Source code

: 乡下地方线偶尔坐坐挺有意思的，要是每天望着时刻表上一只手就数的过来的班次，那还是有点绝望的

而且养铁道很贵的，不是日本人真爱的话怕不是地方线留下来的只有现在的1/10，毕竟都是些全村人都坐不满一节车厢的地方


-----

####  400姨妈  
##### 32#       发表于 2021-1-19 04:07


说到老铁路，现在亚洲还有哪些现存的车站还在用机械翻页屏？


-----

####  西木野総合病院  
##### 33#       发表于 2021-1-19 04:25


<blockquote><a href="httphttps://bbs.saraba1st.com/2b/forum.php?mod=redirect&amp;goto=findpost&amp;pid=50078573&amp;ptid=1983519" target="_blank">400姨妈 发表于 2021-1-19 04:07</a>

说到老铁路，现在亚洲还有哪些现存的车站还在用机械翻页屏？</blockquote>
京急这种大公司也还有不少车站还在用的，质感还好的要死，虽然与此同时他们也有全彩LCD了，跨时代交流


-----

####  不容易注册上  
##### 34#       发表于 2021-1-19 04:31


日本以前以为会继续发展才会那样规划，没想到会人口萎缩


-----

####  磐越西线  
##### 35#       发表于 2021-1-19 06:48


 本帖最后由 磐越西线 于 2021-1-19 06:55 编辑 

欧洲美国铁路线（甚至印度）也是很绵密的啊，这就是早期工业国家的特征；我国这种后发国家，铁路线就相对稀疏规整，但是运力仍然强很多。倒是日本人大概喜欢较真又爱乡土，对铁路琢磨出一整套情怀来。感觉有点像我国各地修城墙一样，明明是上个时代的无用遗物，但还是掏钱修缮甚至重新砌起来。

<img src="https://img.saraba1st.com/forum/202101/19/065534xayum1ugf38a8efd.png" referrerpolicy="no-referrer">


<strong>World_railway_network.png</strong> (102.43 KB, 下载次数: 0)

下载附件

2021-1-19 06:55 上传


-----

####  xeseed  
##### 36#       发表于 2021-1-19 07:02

§ §

# What you need to do
Reproduce the source text of each of the records above verbatim, with no alterations.

# Response for this exercise
Source code

: 乡下地方线偶尔坐坐挺有意思的，要是每天望着时刻表上一只手就数的过来的班次，那还是有点绝望的

而且养铁道很贵的，不是日本人真爱的话怕不是地方线留下来的只有现在的1/10，毕竟都是些全村人都坐不满一节车厢的地方


-----

####  400姨妈  
##### 32#       发表于 2021-1-19 04:07


说到老铁路，现在亚洲还有哪些现存的车站还在用机械翻页屏？


-----

####  西木野総合病院  
##### 33#       发表于 2021-1-19 04:25


<blockquote><a href="httphttps://bbs.saraba1st.com/2b/forum.php?mod=redirect&amp;goto=findpost&amp;pid=50078573&amp;ptid=1983519" target="_blank">400姨妈 发表于 2021-1-19 04:07</a>

说到老铁路，现在亚洲还有哪些现存的车站还在用机械翻页屏？</blockquote>
京急这种大公司也还有不少车站还在用的，质感还好的要死，虽然与此同时他们也有全彩LCD了，跨时代交流


-----

####  不容易注册上  
##### 34#       发表于 2021-1-19 04:31


日本以前以为会继续发展才会那样规划，没想到会人口萎缩


-----

####  磐越西线  
##### 35#       发表于 2021-1-19 06:48


 本帖最后由 磐越西线 于 2021-1-19 06:55 编辑 

欧洲美国铁路线（甚至印度）也是很绵密的啊，这就是早期工业国家的特征；我国这种后发国家，铁路线就相对稀疏规整，但是运力仍然强很多。倒是日本人大概喜欢较真又爱乡土，对铁路琢磨出一整套情怀来。感觉有点像我国各地修城墙一样，明明是上个时代的无用遗物，但还是掏钱修缮甚至重新砌起来。

<img src="https://img.saraba1st.com/forum/202101/19/065534xayum1ugf38a8efd.png" referrerpolicy="no-referrer">


<strong>World_railway_network.png</strong> (102.43 KB, 下载次数: 0)

下载附件

2021-1-19 06:55 上传


-----

####  xeseed  
##### 36#       发表于 2021-1-19 07:02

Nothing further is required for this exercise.